O distrito faz fronteira com a Cidade de Nasr
a leste, os distritos centrais do Cairo histórico a oeste e o distrito de
Mokattam ao sul. É conhecido mundialmente pelo bairro conhecido como
"Garbage City" (Cidade do Lixo), uma favela localizada no extremo sul
de Manshiyat Nasser, na base das colinas de Mokattam, nos arredores da capital
egípcia.
Essa área é a maior concentração de coletores
de lixo conhecidos como Zabbaleen (palavra árabe para "pessoas do
lixo"), cuja economia gira em torno da coleta, separação e reciclagem do
lixo produzido por todo o Cairo.
Embora Manshiyat Nasser possua ruas, lojas e
apartamentos como outras regiões da cidade, ainda enfrenta desafios
significativos de infraestrutura. Muitas áreas carecem de água potável
confiável, sistemas de esgoto adequados ou eletricidade estável, embora melhorias
graduais tenham ocorrido nas últimas décadas, incluindo conexões à rede
elétrica e de água desde os anos 1980.
O distrito abrange oito subdistritos
(shiakhas), incluindo al-Mujawirin, Sultan Qaytbay e Sultan Barquq, localizados
no cemitério histórico do Cairo oriental (conhecido como Cidade dos Mortos);
al-Kahzzan (popularmente chamado de Zabbalin ou Garbage City); al-Mahagir
(literalmente "pedreiras", também conhecida como Ezbet Bekheit), que
ocupam pedreiras abandonadas no sopé ocidental do planalto de Mokattam; e
al-Duweika (Al-Doweiqa), na extremidade norte do planalto.

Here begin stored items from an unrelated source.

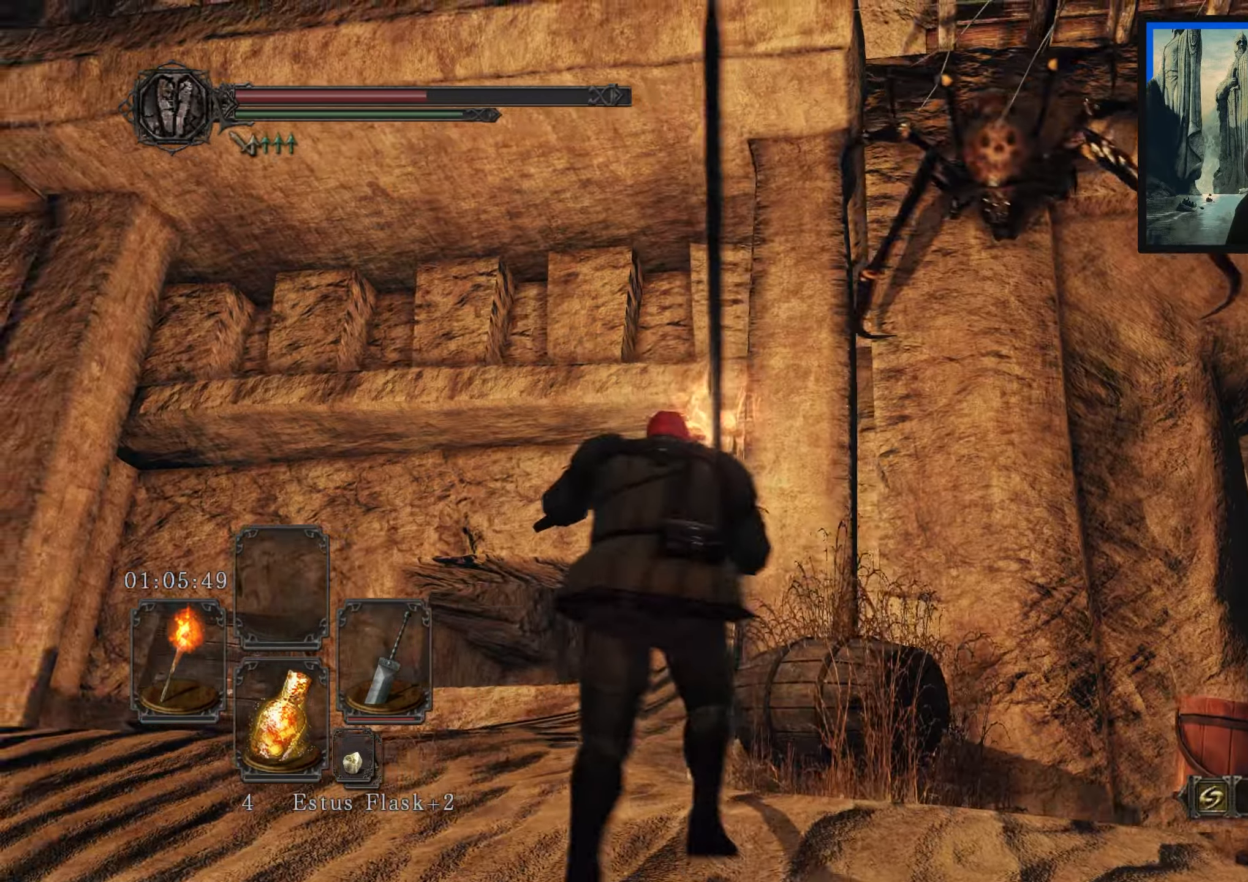
{"dt_ms": 500, "buttons": [], "left_stick": "up", "right_stick": "up-left", "events": [[150, "left_stick", "up"], [184, "right_stick", "down-right"], [284, "right_stick", "center"], [484, "right_stick", "up-left"]]}
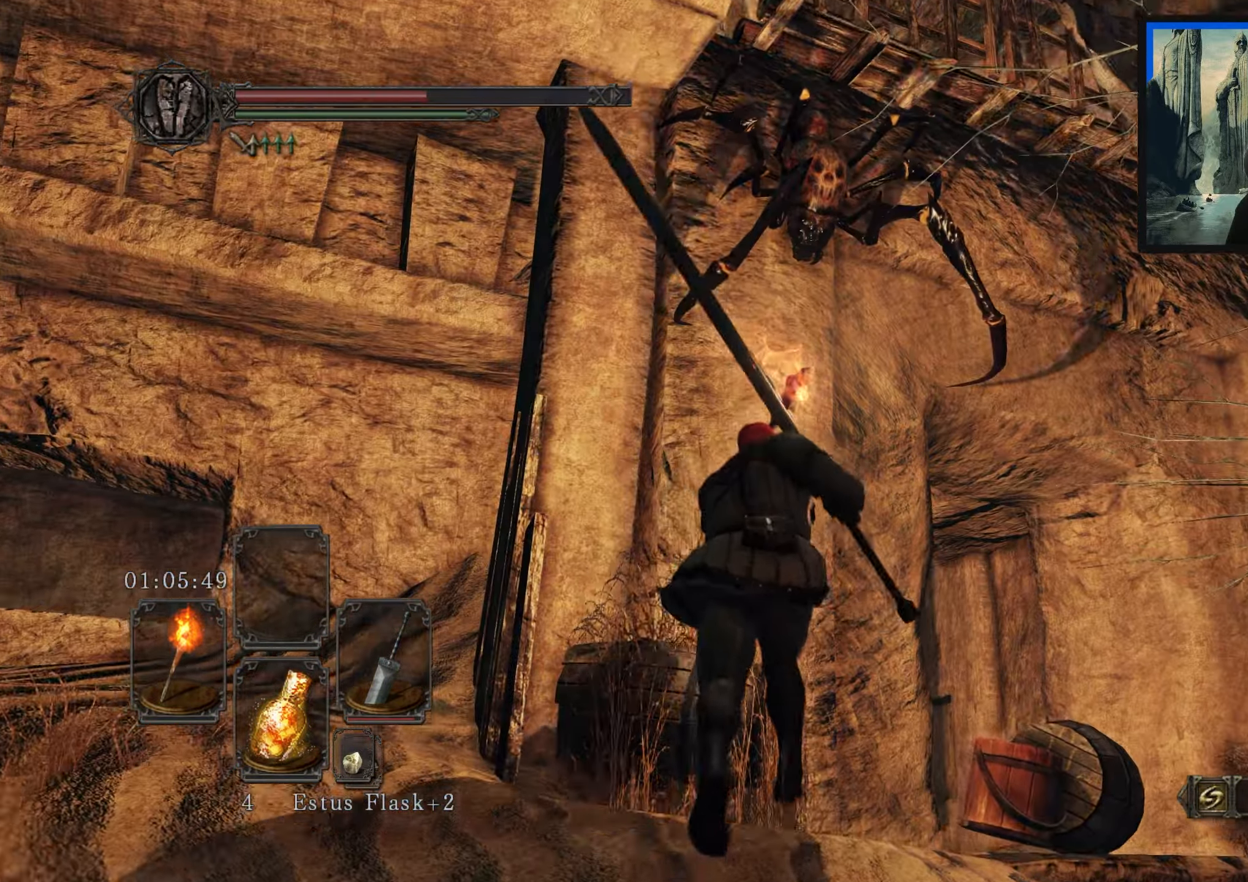
{"dt_ms": 500, "buttons": [], "left_stick": "up", "right_stick": "center", "events": [[284, "R2", "down"], [433, "R2", "up"], [500, "right_stick", "center"]]}
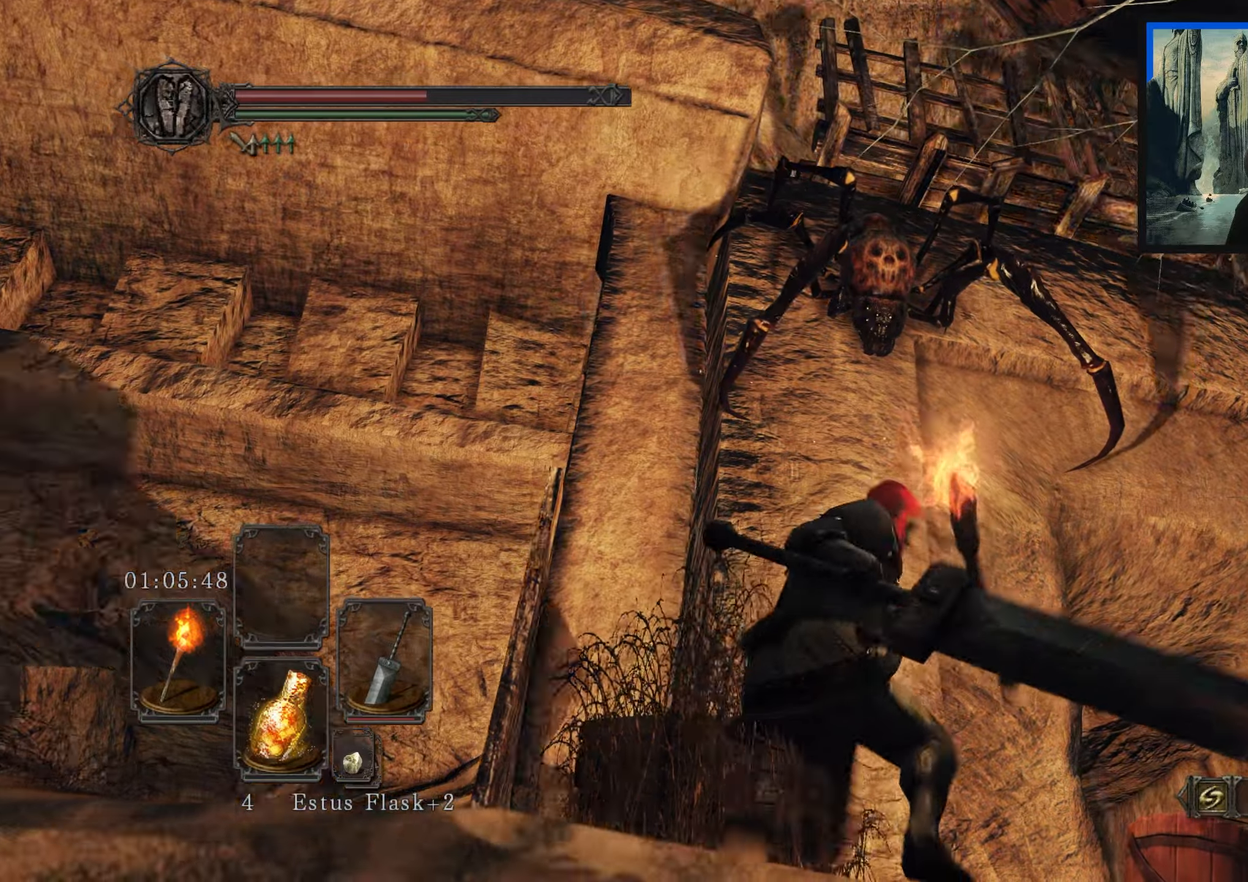
{"dt_ms": 500, "buttons": [], "left_stick": "up", "right_stick": "center", "events": [[200, "right_stick", "left"], [383, "right_stick", "center"]]}
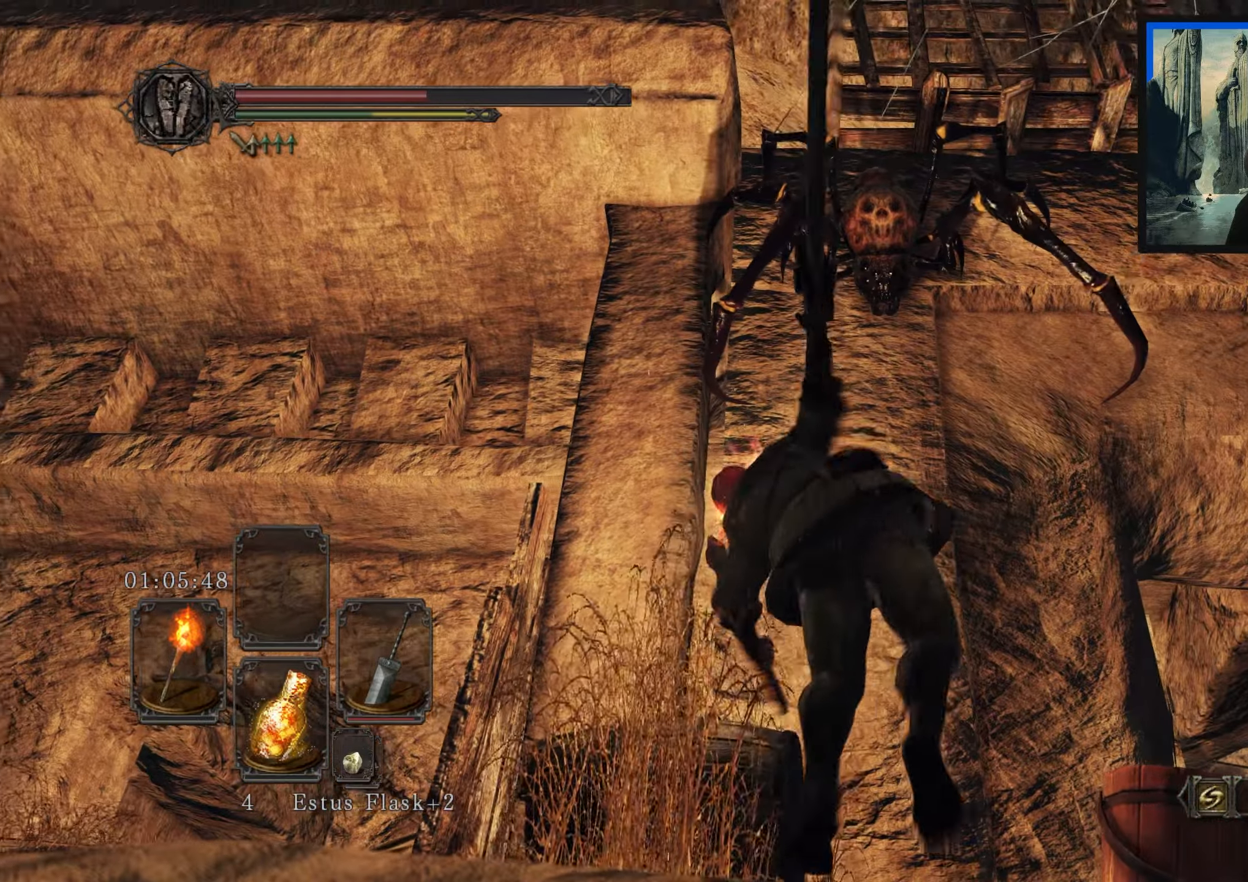
{"dt_ms": 500, "buttons": [], "left_stick": "up", "right_stick": "down", "events": [[500, "right_stick", "down"]]}
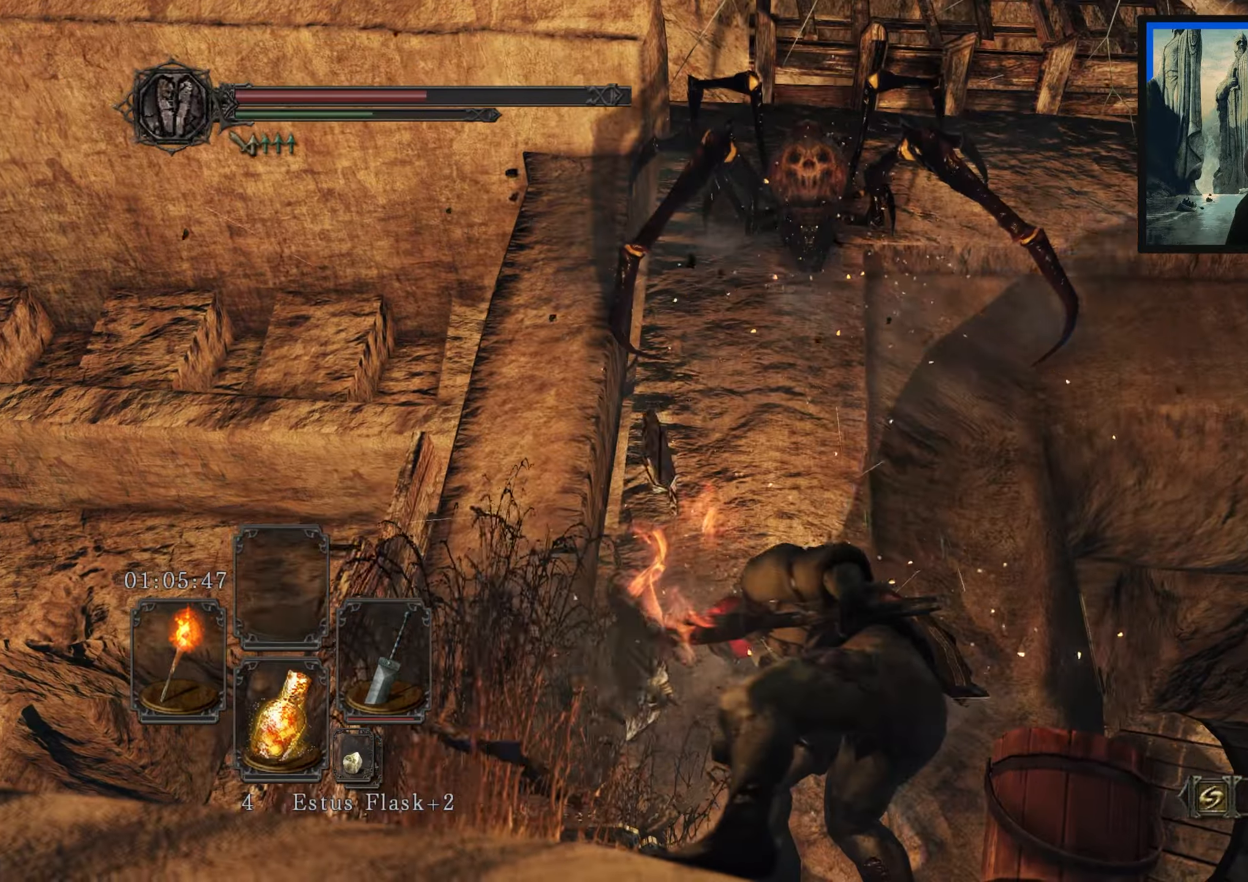
{"dt_ms": 500, "buttons": [], "left_stick": "right", "right_stick": "down", "events": [[50, "left_stick", "up-right"], [50, "right_stick", "down-right"], [150, "left_stick", "right"], [433, "right_stick", "down"]]}
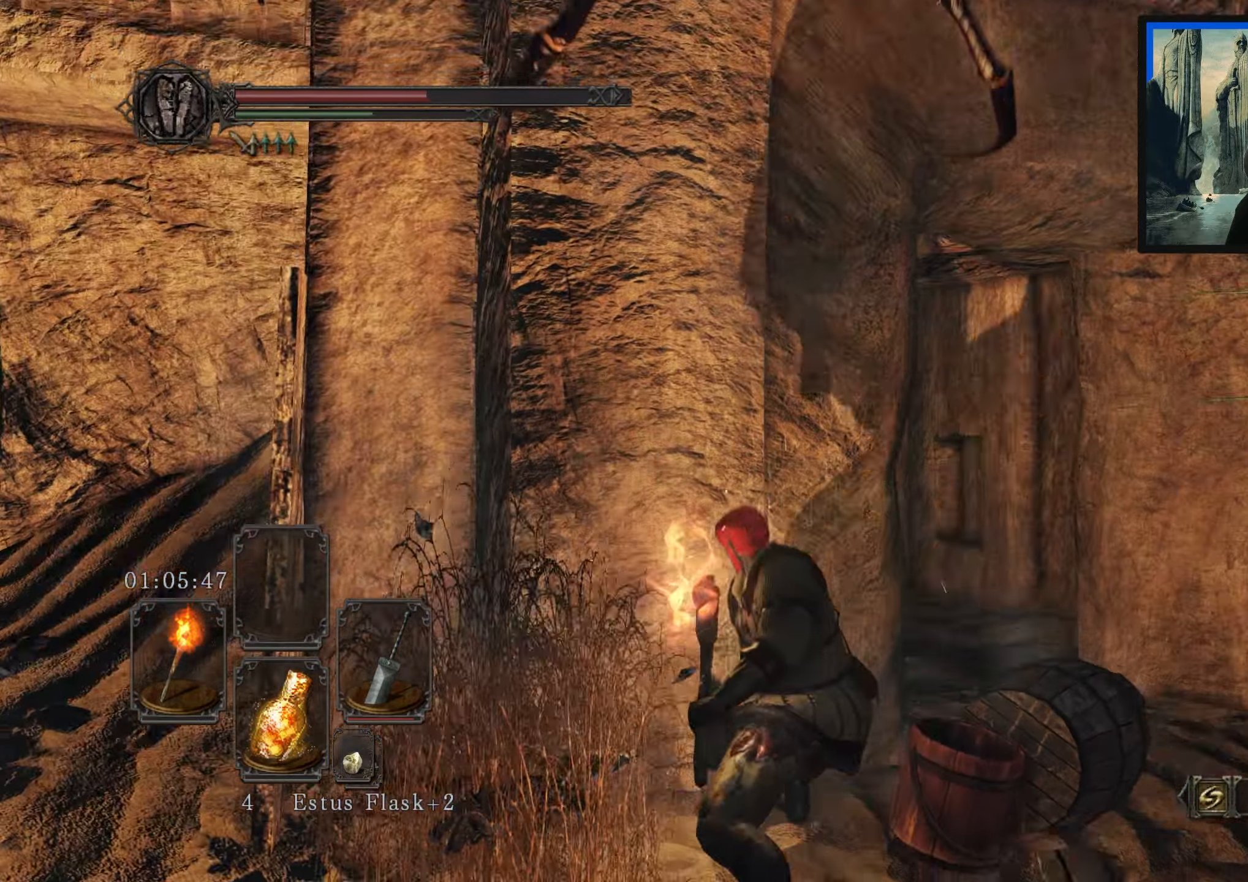
{"dt_ms": 500, "buttons": [], "left_stick": "down", "right_stick": "left", "events": [[200, "right_stick", "center"], [233, "left_stick", "down-right"], [250, "right_stick", "left"], [400, "left_stick", "down"]]}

População e Comunidade Copta
Originalmente, os cristãos coptas eram os
habitantes predominantes de Manshiyat Nasser, migrando principalmente do Alto
Egito nas décadas de 1940 e 1950. Nas últimas décadas, a população muçulmana
cresceu expressivamente. Os coptas são famosos por criar porcos na área,
alimentando-os com resíduos orgânicos do lixo, e comercializando a carne para
estabelecimentos cristãos em todo o Cairo.
No entanto, em 2009, durante o pânico global
pela gripe suína (H1N1), o governo egípcio ordenou o abate massivo de todos os
porcos do país - cerca de 350 mil animais apenas no Cairo.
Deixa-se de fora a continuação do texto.